Reading passage:
A team of German researchers tested 16 versions of streptokinase, a clot-busting drug used to treat heart attack victims, to see if they contained enough streptokinase to be effective.

They found only three matched European requirements for the safety of medicines. In another recent case, one man in China was dealing in fake Viagra, supplying over 250,000 million pills a month to customers around the world including nine EU countries.

The WHO, which has described fake drug manufacturers as "silent killers", says the problem is most critical in developing countries, where up to 25% of medicine is fake or substandard.

There is evidence of a growing trade in fake medicine, much of it distributed on the internet by operators who are unlicensed and unregulated..

A recent University of London study concluded that half the men buying Viagra online are getting counterfeit tablets. In 2003, counterfeit Viagra with an estimated value of more than € 3.41 million was seized in the UK where fake obesity and impotence pills have also recently been discovered, the first time that counterfeit drugs have found their way into the legitimate supply chain in the UK for ten years.

But a group representing parallel distributors, the European Association of Euro-Pharmaceutical Companies (EAEPC) says it is completely erroneous to link - as some drug companies have - the trade in counterfeit drugs to the one known as 'parallel trade', where drugs made in one country are repackaged for another.

A spokesman for the EAEPC says: "Parallel trade is not an entry point for counterfeiters in Europe and the EAEPC is actively engaged with the industry to find ways to fight counterfeiters. The association resents the attempt to link legal and legitimate parallel distribution to the wholly illegal practice of counterfeiting."

The 70-member EAEPC is among several organisations which will part in an anti-counterfeiting seminar, organised by the Council of Europe, in Strasbourg on 21-23 September.

Ann Robins, legal affairs manager of the Brussels-based European Federation of Pharmaceutical Industries and Associations (EFPIA), says that without knowing what ingredient is in a counterfeit medicine a patient could be putting theirhealth at risk.

She says: "Counterfeit drugs run from the relatively harmless, such as a cough syrup, to the very harmful. A medicine containing impurities, for instance, is obviously potentially very dangerous to someone who may have unwittingly taken it."

Given data:
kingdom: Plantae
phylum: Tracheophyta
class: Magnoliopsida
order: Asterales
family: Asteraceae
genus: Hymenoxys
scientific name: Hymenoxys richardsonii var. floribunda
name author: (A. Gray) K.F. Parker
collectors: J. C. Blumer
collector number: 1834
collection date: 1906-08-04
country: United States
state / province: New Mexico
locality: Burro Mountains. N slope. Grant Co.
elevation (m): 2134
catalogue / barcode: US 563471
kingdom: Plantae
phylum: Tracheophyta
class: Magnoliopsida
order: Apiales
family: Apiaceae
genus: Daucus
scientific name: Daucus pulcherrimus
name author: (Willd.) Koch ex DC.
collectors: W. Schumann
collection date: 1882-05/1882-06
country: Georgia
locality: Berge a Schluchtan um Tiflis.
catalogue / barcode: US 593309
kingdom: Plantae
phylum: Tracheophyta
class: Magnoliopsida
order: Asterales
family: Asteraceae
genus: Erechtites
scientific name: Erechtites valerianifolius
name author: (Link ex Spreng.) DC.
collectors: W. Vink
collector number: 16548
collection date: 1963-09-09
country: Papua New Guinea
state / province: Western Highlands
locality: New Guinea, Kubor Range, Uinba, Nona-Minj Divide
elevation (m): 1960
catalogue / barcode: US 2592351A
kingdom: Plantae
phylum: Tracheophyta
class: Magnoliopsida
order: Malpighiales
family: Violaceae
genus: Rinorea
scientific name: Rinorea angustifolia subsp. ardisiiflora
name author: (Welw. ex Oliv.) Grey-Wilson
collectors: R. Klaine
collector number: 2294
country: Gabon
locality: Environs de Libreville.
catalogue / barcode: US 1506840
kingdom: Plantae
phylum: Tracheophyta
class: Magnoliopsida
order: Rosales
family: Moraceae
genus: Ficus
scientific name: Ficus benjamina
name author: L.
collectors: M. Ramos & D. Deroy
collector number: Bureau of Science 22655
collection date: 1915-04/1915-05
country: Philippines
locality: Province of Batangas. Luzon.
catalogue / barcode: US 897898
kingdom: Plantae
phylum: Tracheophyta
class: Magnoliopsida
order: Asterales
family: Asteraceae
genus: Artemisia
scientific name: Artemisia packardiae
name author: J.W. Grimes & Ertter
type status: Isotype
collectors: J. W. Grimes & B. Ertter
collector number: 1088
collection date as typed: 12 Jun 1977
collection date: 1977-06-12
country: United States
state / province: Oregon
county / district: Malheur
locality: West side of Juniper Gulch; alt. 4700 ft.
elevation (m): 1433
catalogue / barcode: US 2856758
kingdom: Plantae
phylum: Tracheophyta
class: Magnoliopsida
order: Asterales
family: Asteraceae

Exercise 1:
Answer these from the text on fake medicines, one line each:
(a) How many of the 16 streptokinase versions matched European requirements?
(b) In developing countries, what share of medicine does the WHO say may be fake or substandard?
(c) What did the University of London study conclude about men buying Viagra online?
Exercise 2: Go on with the text on fake medicines, starting after its last sentence.

Exercise answer 1:
(a) Three.
(b) Up to 25%.
(c) Half of them are getting counterfeit tablets.

Exercise answer 2:
Counterfeiters often have links to organised crime, says Graham Satchwell, an expert with the Stockholm Network think-tank and a former British police officer who has dealt with anti-counterfeiting for ten years.

In his book, A Sick Business, Satchwell, also a member of the UK Patent Office investigations strategy group, details the "horrifying" trade in fake medicines and its links with organised crime - and even terrorism.

He says: "Across Europe, counterfeiters have discovered a range of easy routes for selling fake and sub-standard products into the legitimate distribution chain. To the uninitiated eye, this crime is invisible and most patients and consumers are unaware of just how many public safety problems counterfeit medicines may cause."

Satchwell argues that more needs to be done to combat the threat, particularly from Russia and Eastern Europe, which are believed to be the source of many of the fake medicines that find their way onto the European market. He says this trade has already claimed thousands of lives.

In May, the WHO unveiled the first internet-based system for tracking fake drugs in Asia. The Rapid Alert System will transmit reports on the distribution of counterfeit medicine to national health authorities so they can act on the information.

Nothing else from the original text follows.